American Dream
American Dream fades out on the line “Why not keep on singing anyway?” — and that lackadaisical slogan seems to sum up the spirit in which the first Crosby, Stills, Nash and Young studio album since 1970’s Déjà Vu was made. Despite pleasant melodies, the occasional interesting song and the signature harmonies, American Dream is, for the most part, a snoozefest.
The enervation at the heart of this album suggests that these four veterans found themselves washed up on the shore of the late Eighties and — after endless recombinations, solo forays and, in David Crosby’s case, imprisonment and brushes with death — determined to cast their lot together and see what happened. The regrouping has done none of them much good. Even Neil Young, the only member of this quartet to have made records worth discussing in the past decade, indulges his worst tendencies. His populist protests (the title track and “This Old House”) substitute, in varying degrees, sappiness, sentimentality and mean-spiritedness for conviction and insight, while his ballads (“Feel Your Love” and “Name of Love”) lapse into cliché and mere prettiness.
On a couple of tracks the group does manage to flash some muscle. “Drivin’ Thunder” — which amounts to Stills and Young’s version of “I Can’t Drive 55” — works up a galloping boogie beat, and Crosby’s “Nighttime for the Generals” inspires Stills and Young to shoot sparks on guitar.
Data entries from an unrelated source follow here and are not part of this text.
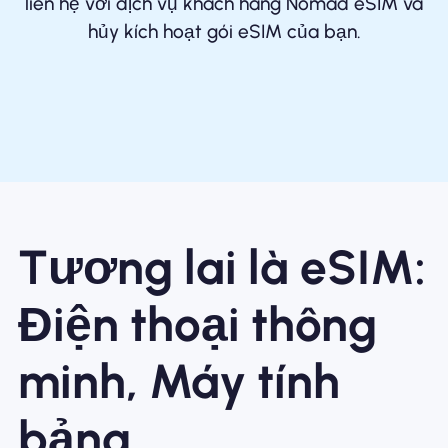
liên hệ với dịch vụ khách hàng Nomad eSIM và
hủy kích hoạt gói eSIM của bạn.
Tương lai là eSIM:
Điện thoại thông
minh, Máy tính
bảng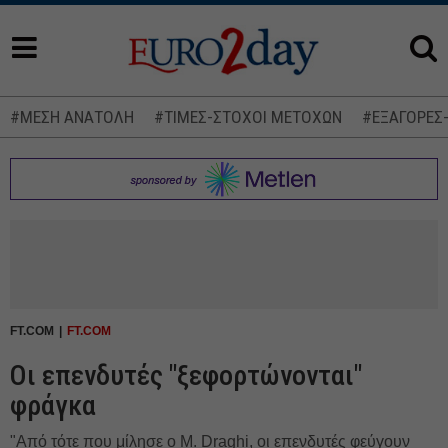
#ΜΕΣΗ ΑΝΑΤΟΛΗ
#ΤΙΜΕΣ-ΣΤΟΧΟΙ ΜΕΤΟΧΩΝ
#ΕΞΑΓΟΡΕΣ
FT.COM
FT.COM
Οι επενδυτές "ξεφορτώνονται"
φράγκα
"Από τότε που μίλησε ο M. Draghi, οι επενδυτές φεύγουν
Stills’s jaunty “Got It Made” and Nash’s atmospheric “Shadowland” succeed on their own modest terms.
Unfortunately, American Dream‘s most cringe-inducing moment occurs at its point of greatest ambition. “Compass” — Crosby’s five-minute acoustic ballad of his struggle with addiction — is so strained in its effort to achieve poetry that it’s more likely to generate laughter than sympathy. Gnarled lines like “I have seized deaths door-handle/Like a fish out of water/Waiting for the mercy of the cat” argue the lingering effects of the drugs Crosby has so bravely kicked.
Coproduced by the band and Niko Bolas, American Dream is sonically lucid, though the synthesizers used to lend the album a contemporary sheen sound hokey and forced — even, oddly, a bit old-fashioned. Finally, however, the record’s main failing is its banality. Beyond right-minded generalities and lazy evocations of “love,” American Dream has nothing to say. At the end of the preachy, bombastic “Soldiers of Peace,” Nash and Young scream, “No more.” I second that emotion.